Selten sind sich viele Menschen
beim Essen bewusst, wie das, was sie gerade zu sich nehmen, schmeckt. Viele Zeitgenossen stopfen ständig pampige und
ungesunde Nahrungsmittel in sich hinein. Sie betäuben ihre Geschmacksnerven mit Zigaretten, Alkohol, Salz und Süßigkeiten.
Die unbefriedigten Geschmacksknospen verlieren so auch das natürliche Empfinden für die richtige Menge Nahrung.

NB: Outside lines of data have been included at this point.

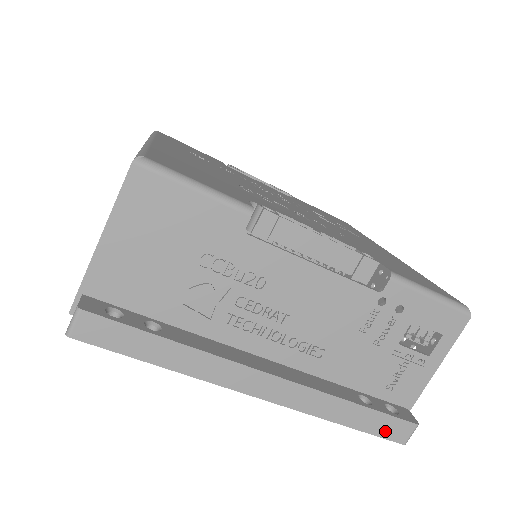
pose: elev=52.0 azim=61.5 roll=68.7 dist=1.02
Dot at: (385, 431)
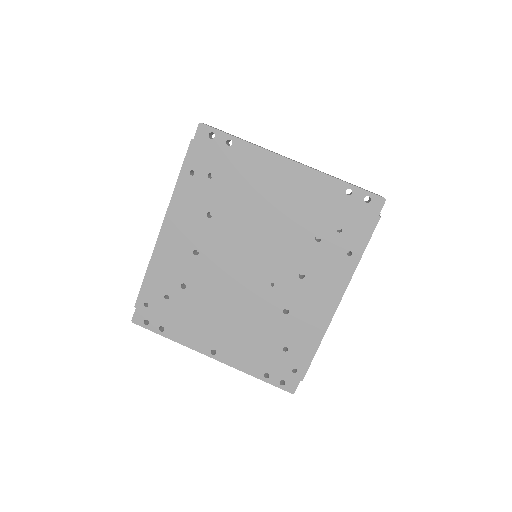
Dot at: (368, 191)
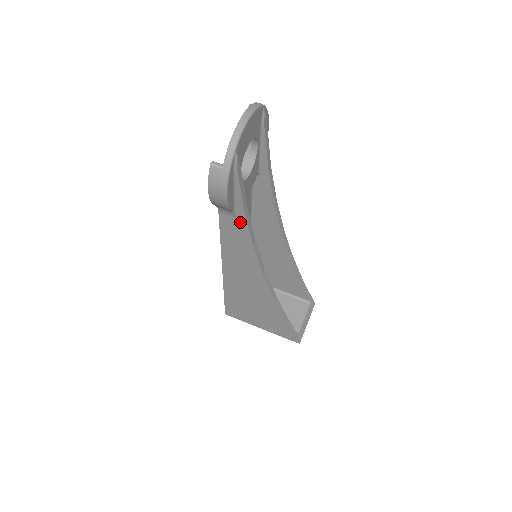
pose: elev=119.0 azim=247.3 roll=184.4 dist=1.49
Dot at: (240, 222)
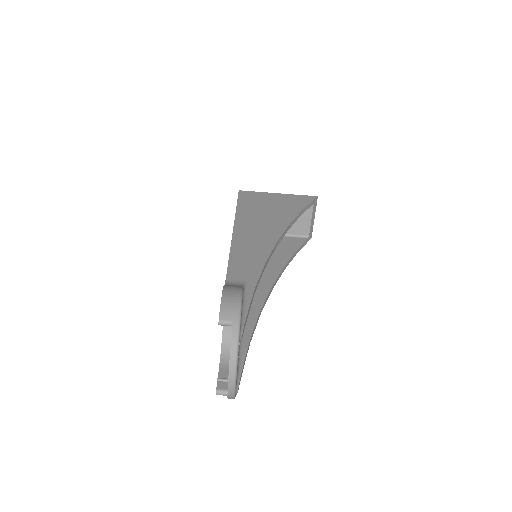
Dot at: occluded
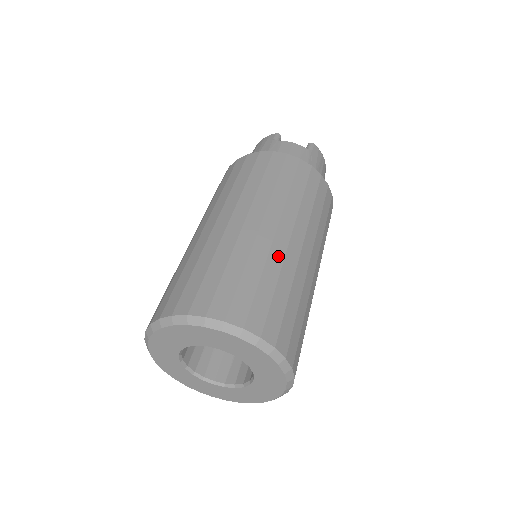
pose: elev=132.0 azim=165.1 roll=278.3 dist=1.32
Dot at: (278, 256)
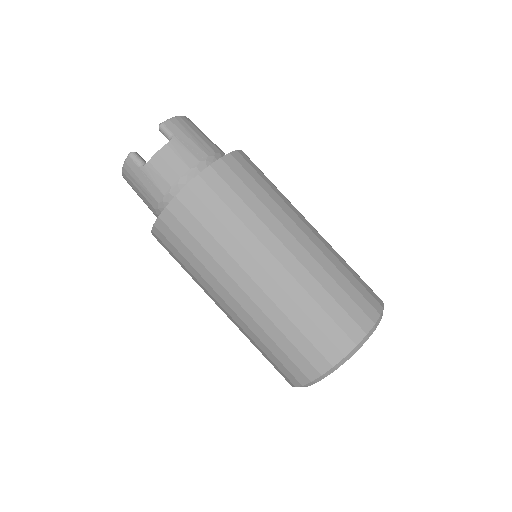
Dot at: (304, 276)
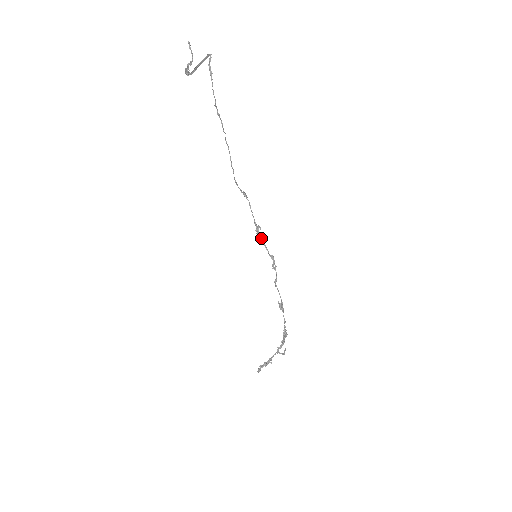
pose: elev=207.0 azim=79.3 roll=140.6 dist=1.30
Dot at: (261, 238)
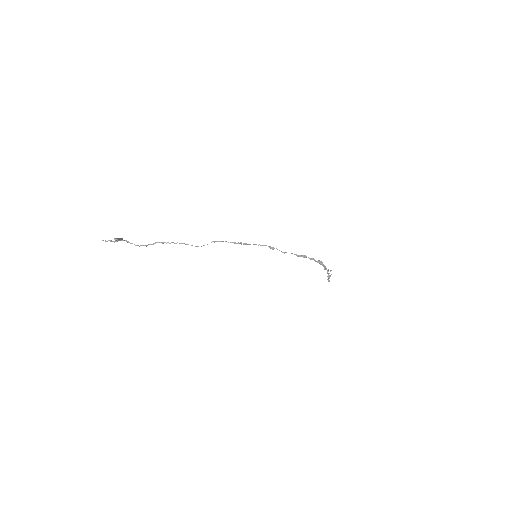
Dot at: (249, 244)
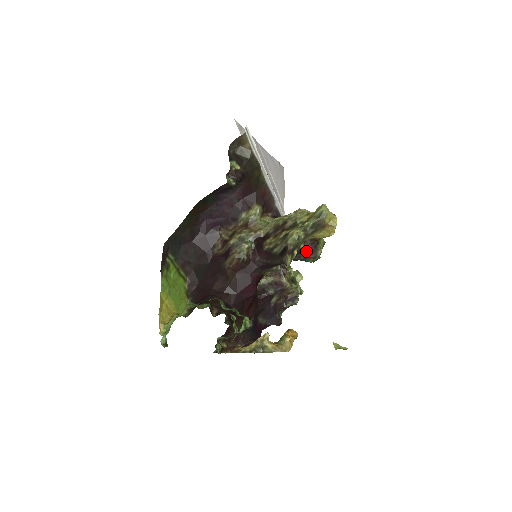
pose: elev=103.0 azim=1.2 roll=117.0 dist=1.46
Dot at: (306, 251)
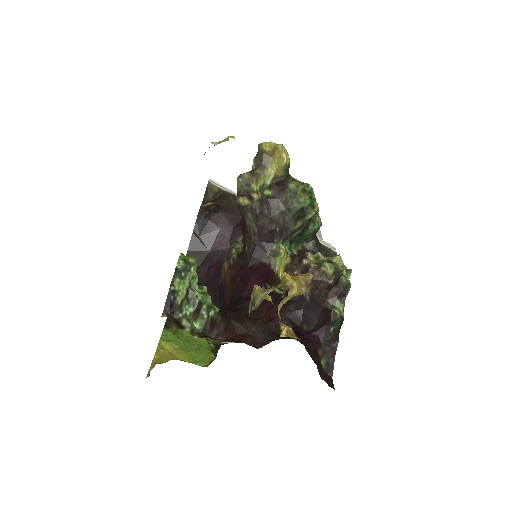
Dot at: (277, 195)
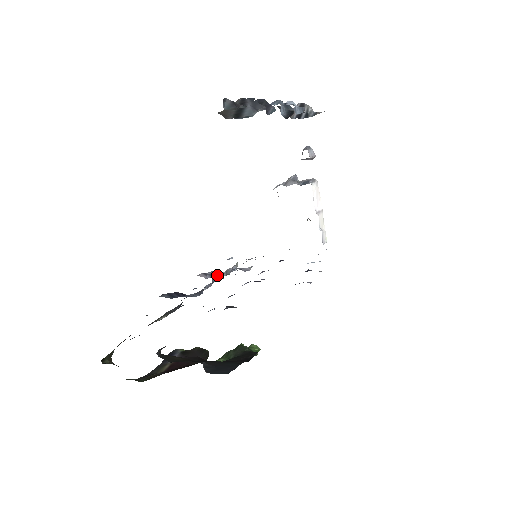
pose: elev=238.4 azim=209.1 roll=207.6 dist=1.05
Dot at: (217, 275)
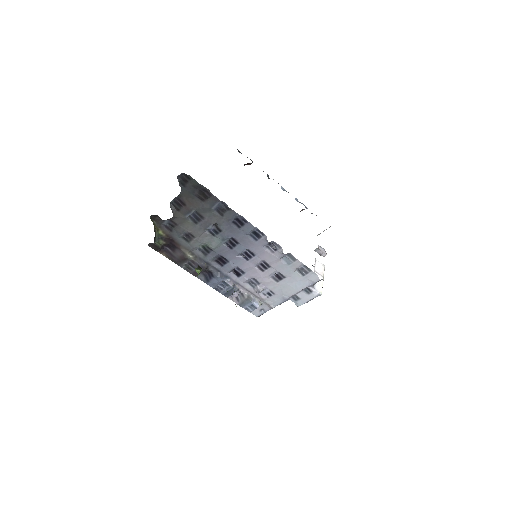
Dot at: (243, 299)
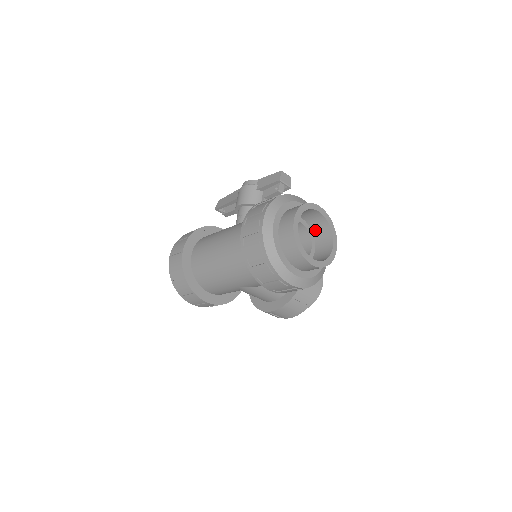
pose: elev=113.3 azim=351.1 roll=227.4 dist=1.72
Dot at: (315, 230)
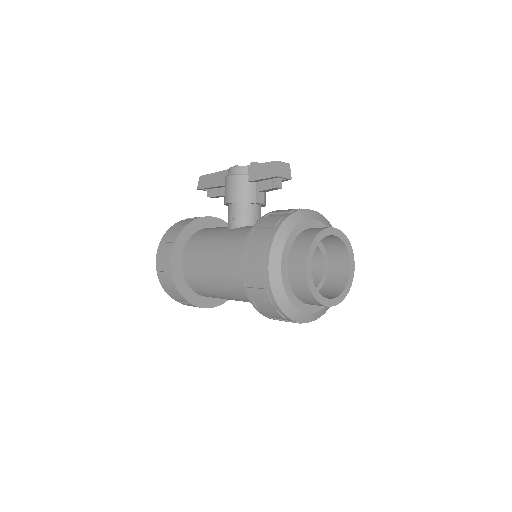
Dot at: (327, 245)
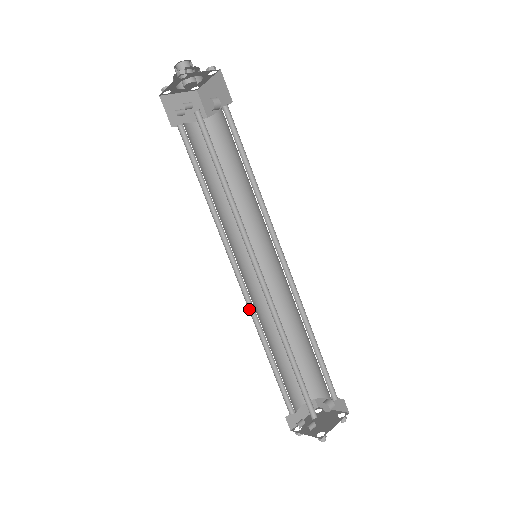
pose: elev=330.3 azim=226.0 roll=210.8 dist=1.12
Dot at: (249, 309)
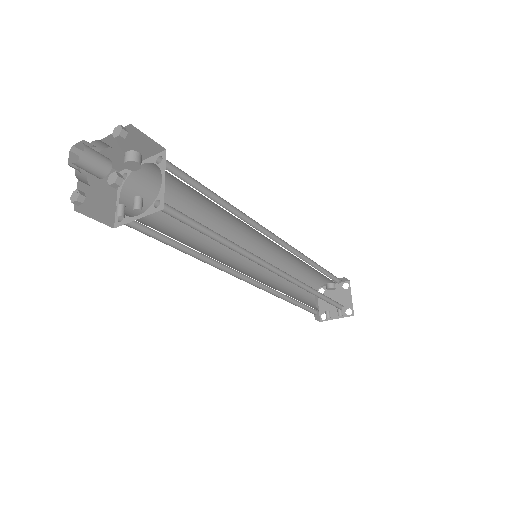
Dot at: (266, 291)
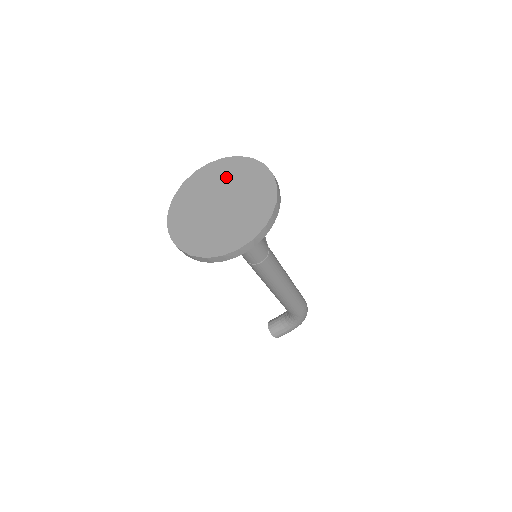
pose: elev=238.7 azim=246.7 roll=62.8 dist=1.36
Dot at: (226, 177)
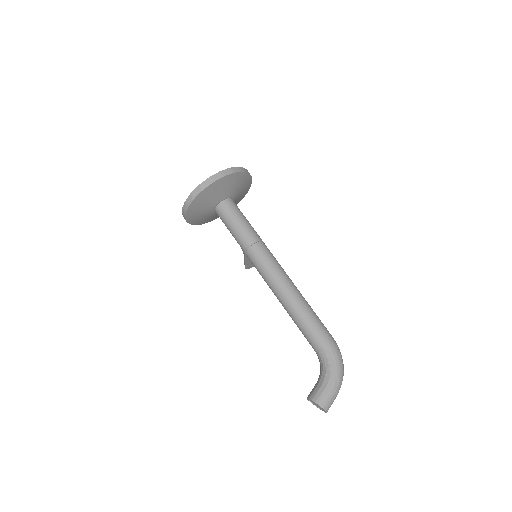
Dot at: occluded
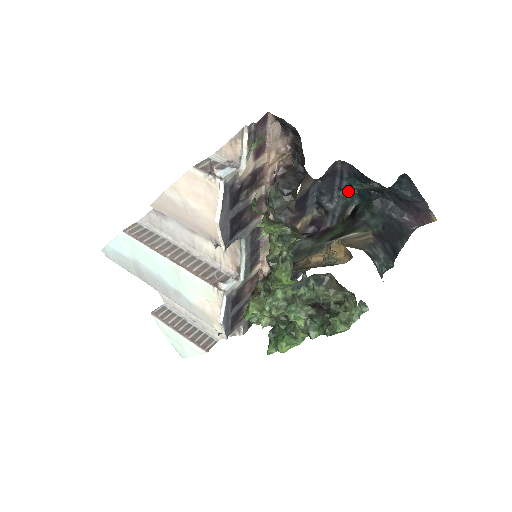
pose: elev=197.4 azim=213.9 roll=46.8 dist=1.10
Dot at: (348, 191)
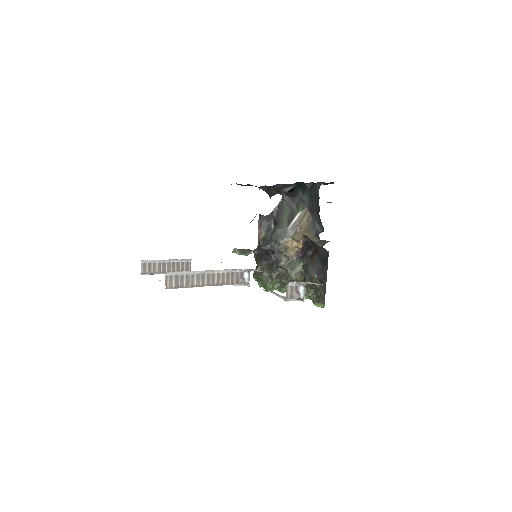
Dot at: occluded
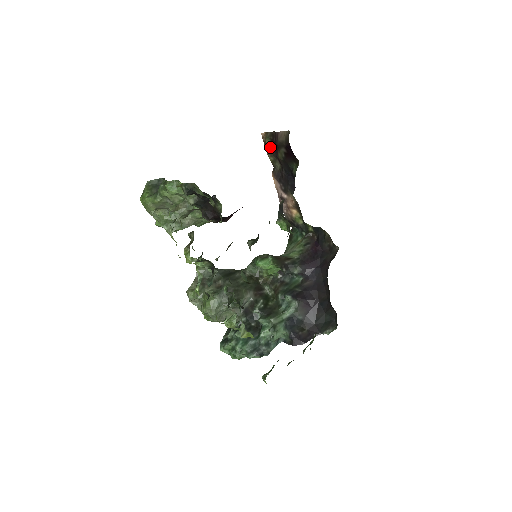
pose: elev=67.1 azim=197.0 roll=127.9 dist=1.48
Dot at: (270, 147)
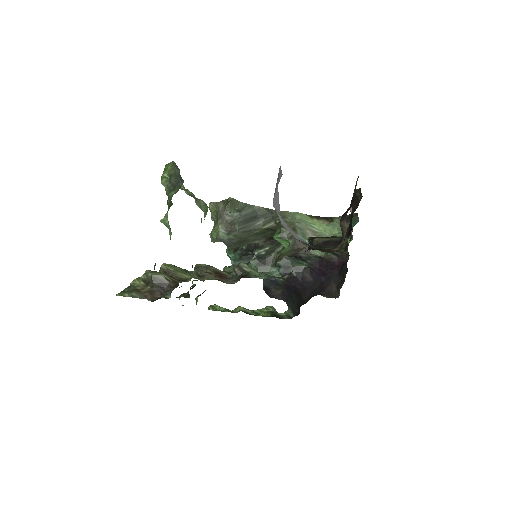
Dot at: occluded
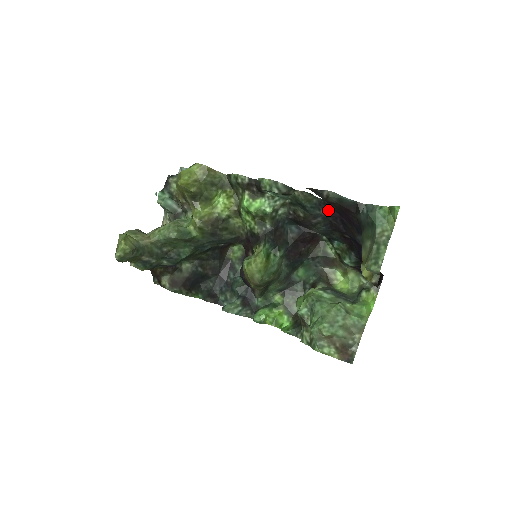
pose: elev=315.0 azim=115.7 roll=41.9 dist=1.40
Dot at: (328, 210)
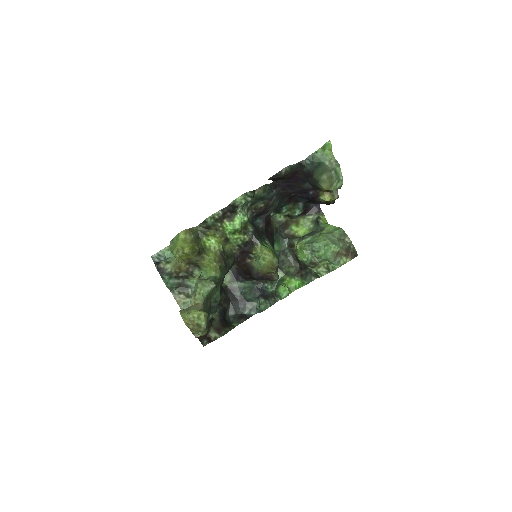
Dot at: (277, 187)
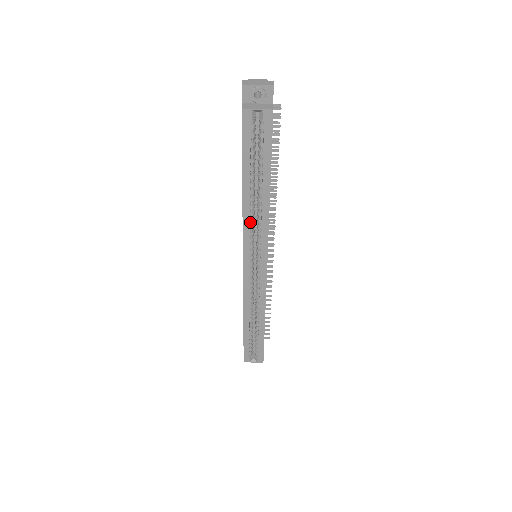
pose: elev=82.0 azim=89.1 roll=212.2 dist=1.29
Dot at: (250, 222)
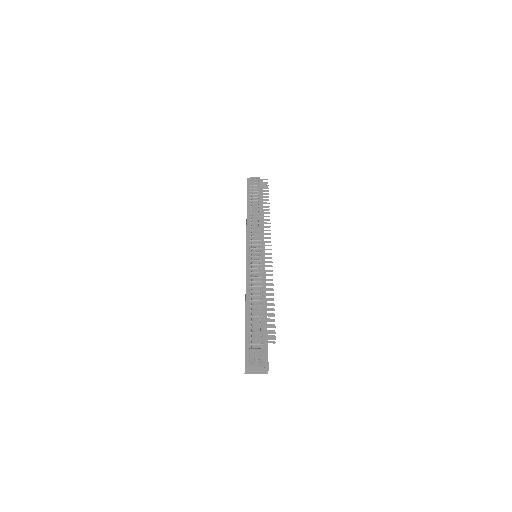
Dot at: occluded
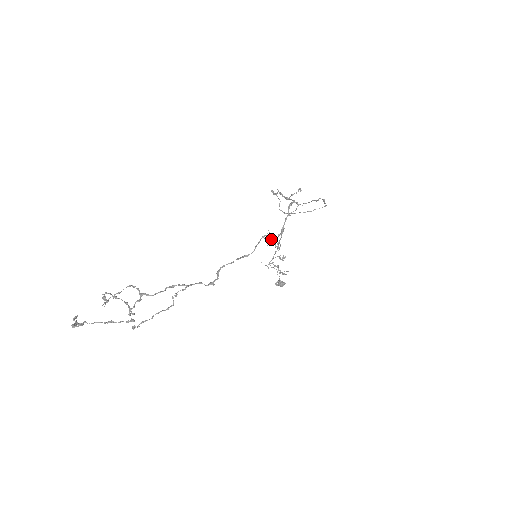
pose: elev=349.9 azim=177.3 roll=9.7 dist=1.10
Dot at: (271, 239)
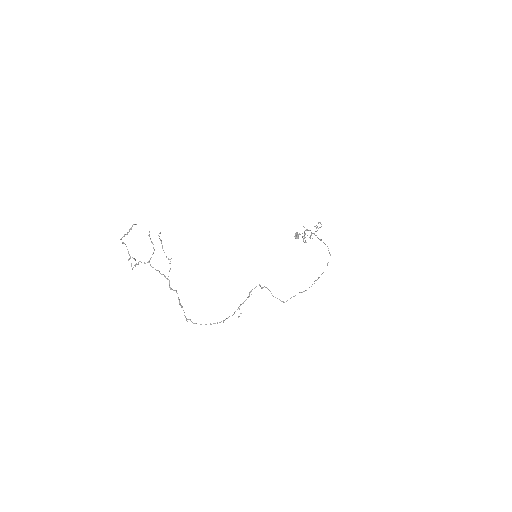
Dot at: (318, 228)
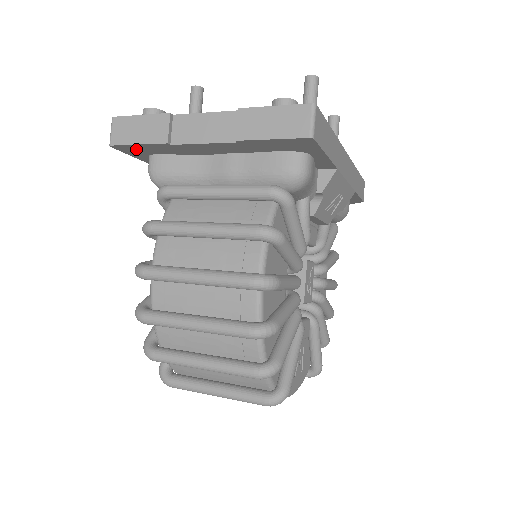
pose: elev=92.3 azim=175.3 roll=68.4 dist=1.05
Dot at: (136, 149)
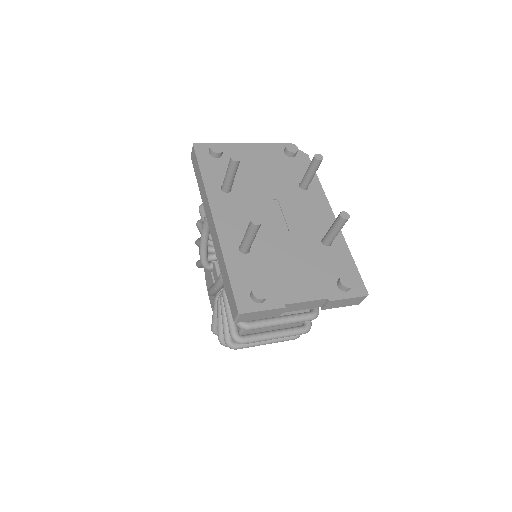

Also essen jene Menschen viel zu große Portionen, überdehnen ihre Mägen und setzen Fett an. Eine wesentliche Ursache für
das Übergewicht besteht darin, dass viele Menschen verlernt haben, die Geschmacksrezeptoren in ihrem Mund bewusst
wahrzunehmen.
Nun haben wir uns alle fünf Dimensionen unserer Sinnessysteme systematisch vergegenwärtigt. Diese fünf faszinierenden
Systeme liefern den Stoff, aus dem unser aller Erleben gemacht wird! Vielleicht ahnst Du bereits, dass Du Dein
Potential an sinnlichem Reichtum noch lange nicht ausgeschöpft hast. Auf dem Weg zur Vervollkommnung Deiner
Fähigkeiten wünsche ich Dir viel Erfolg!